__Task statement__
Rewrite the lines for every item below, putting "species name" in place of "scientific name" and leaving all else unchanged.

__Collection entries__

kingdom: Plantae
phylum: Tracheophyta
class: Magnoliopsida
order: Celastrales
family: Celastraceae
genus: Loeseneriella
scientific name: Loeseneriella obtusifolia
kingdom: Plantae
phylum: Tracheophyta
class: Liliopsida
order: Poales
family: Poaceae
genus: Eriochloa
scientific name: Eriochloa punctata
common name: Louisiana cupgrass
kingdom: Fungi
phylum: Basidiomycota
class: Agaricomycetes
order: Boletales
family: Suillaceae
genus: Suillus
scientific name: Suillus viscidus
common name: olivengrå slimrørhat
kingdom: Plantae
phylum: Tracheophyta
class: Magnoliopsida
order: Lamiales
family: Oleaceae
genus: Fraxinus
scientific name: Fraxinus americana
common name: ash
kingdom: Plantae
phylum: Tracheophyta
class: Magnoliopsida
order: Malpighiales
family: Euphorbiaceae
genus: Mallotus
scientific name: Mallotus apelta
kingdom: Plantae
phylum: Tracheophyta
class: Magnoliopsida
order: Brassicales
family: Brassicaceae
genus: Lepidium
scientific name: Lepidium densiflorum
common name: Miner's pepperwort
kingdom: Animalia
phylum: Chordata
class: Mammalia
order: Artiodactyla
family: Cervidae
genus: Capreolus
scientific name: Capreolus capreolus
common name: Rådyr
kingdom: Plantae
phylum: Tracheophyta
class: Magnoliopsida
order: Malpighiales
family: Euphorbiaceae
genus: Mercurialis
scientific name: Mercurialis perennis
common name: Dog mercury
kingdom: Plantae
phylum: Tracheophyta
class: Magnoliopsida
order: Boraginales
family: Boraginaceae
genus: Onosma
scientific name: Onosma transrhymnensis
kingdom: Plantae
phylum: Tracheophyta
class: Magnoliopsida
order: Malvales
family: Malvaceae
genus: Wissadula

__Answer to the task__
kingdom: Plantae
phylum: Tracheophyta
class: Magnoliopsida
order: Celastrales
family: Celastraceae
genus: Loeseneriella
species name: Loeseneriella obtusifolia
kingdom: Plantae
phylum: Tracheophyta
class: Liliopsida
order: Poales
family: Poaceae
genus: Eriochloa
species name: Eriochloa punctata
common name: Louisiana cupgrass
kingdom: Fungi
phylum: Basidiomycota
class: Agaricomycetes
order: Boletales
family: Suillaceae
genus: Suillus
species name: Suillus viscidus
common name: olivengrå slimrørhat
kingdom: Plantae
phylum: Tracheophyta
class: Magnoliopsida
order: Lamiales
family: Oleaceae
genus: Fraxinus
species name: Fraxinus americana
common name: ash
kingdom: Plantae
phylum: Tracheophyta
class: Magnoliopsida
order: Malpighiales
family: Euphorbiaceae
genus: Mallotus
species name: Mallotus apelta
kingdom: Plantae
phylum: Tracheophyta
class: Magnoliopsida
order: Brassicales
family: Brassicaceae
genus: Lepidium
species name: Lepidium densiflorum
common name: Miner's pepperwort
kingdom: Animalia
phylum: Chordata
class: Mammalia
order: Artiodactyla
family: Cervidae
genus: Capreolus
species name: Capreolus capreolus
common name: Rådyr
kingdom: Plantae
phylum: Tracheophyta
class: Magnoliopsida
order: Malpighiales
family: Euphorbiaceae
genus: Mercurialis
species name: Mercurialis perennis
common name: Dog mercury
kingdom: Plantae
phylum: Tracheophyta
class: Magnoliopsida
order: Boraginales
family: Boraginaceae
genus: Onosma
species name: Onosma transrhymnensis
kingdom: Plantae
phylum: Tracheophyta
class: Magnoliopsida
order: Malvales
family: Malvaceae
genus: Wissadula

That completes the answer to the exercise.